Entries shown:
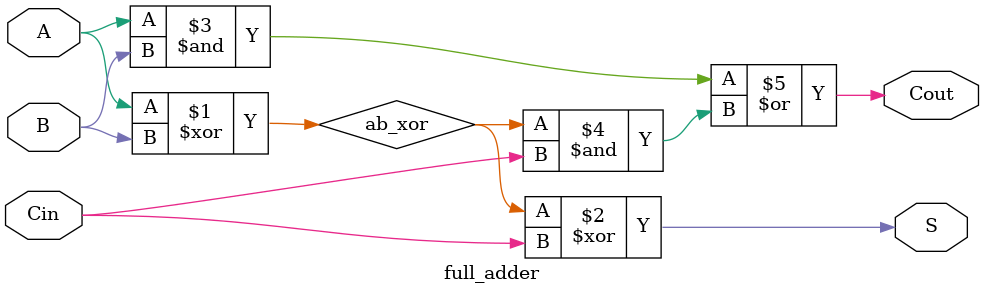
<source format=v>
module full_adder (A, B, Cin, S, Cout);
// full_adder - a simple full adder

// ========== IO INTERFACE ==========
// ========== IO INTERFACE ==========
// inputs A, B, carry in
input A;
input B;
input Cin;

// sum and carry out
output S;
output Cout;


// ========== WIRES ==========
// ========== WIRES ==========
// wires
wire ab_xor;
wire S;
wire Cout;

// logic
assign ab_xor = A ^ B;
assign S = ab_xor ^ Cin;
assign Cout = (A & B) | (ab_xor & Cin);

endmodule
</source>
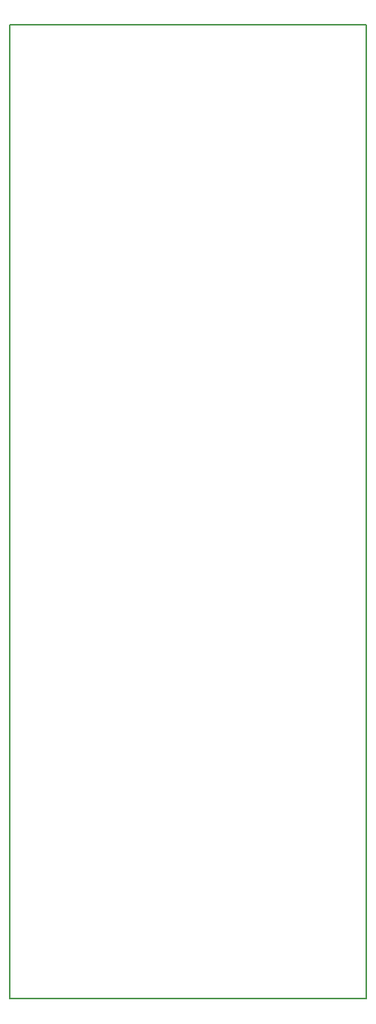
<source format=gbr>
%TF.GenerationSoftware,KiCad,Pcbnew,7.0.2-0*%
%TF.CreationDate,2023-05-29T21:13:20+02:00*%
%TF.ProjectId,dac-board,6461632d-626f-4617-9264-2e6b69636164,rev?*%
%TF.SameCoordinates,Original*%
%TF.FileFunction,Profile,NP*%
%FSLAX46Y46*%
G04 Gerber Fmt 4.6, Leading zero omitted, Abs format (unit mm)*
G04 Created by KiCad (PCBNEW 7.0.2-0) date 2023-05-29 21:13:20*
%MOMM*%
%LPD*%
G01*
G04 APERTURE LIST*
%TA.AperFunction,Profile*%
%ADD10C,0.200000*%
%TD*%
G04 APERTURE END LIST*
D10*
X115925000Y-46665000D02*
X156225000Y-46665000D01*
X156225000Y-156665000D01*
X115925000Y-156665000D01*
X115925000Y-46665000D01*
M02*

</source>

Action item: Leave out the pictures and print every line of the data exactly.

Answer for this exercise:
<source format=v>
module full_adder (A, B, Cin, S, Cout);
// full_adder - a simple full adder

// ========== IO INTERFACE ==========
// ========== IO INTERFACE ==========
// inputs A, B, carry in
input A;
input B;
input Cin;

// sum and carry out
output S;
output Cout;


// ========== WIRES ==========
// ========== WIRES ==========
// wires
wire ab_xor;
wire S;
wire Cout;

// logic
assign ab_xor = A ^ B;
assign S = ab_xor ^ Cin;
assign Cout = (A & B) | (ab_xor & Cin);

endmodule
</source>
<source format=gbr>
%TF.GenerationSoftware,KiCad,Pcbnew,7.0.2-0*%
%TF.CreationDate,2023-05-29T21:13:20+02:00*%
%TF.ProjectId,dac-board,6461632d-626f-4617-9264-2e6b69636164,rev?*%
%TF.SameCoordinates,Original*%
%TF.FileFunction,Profile,NP*%
%FSLAX46Y46*%
G04 Gerber Fmt 4.6, Leading zero omitted, Abs format (unit mm)*
G04 Created by KiCad (PCBNEW 7.0.2-0) date 2023-05-29 21:13:20*
%MOMM*%
%LPD*%
G01*
G04 APERTURE LIST*
%TA.AperFunction,Profile*%
%ADD10C,0.200000*%
%TD*%
G04 APERTURE END LIST*
D10*
X115925000Y-46665000D02*
X156225000Y-46665000D01*
X156225000Y-156665000D01*
X115925000Y-156665000D01*
X115925000Y-46665000D01*
M02*

</source>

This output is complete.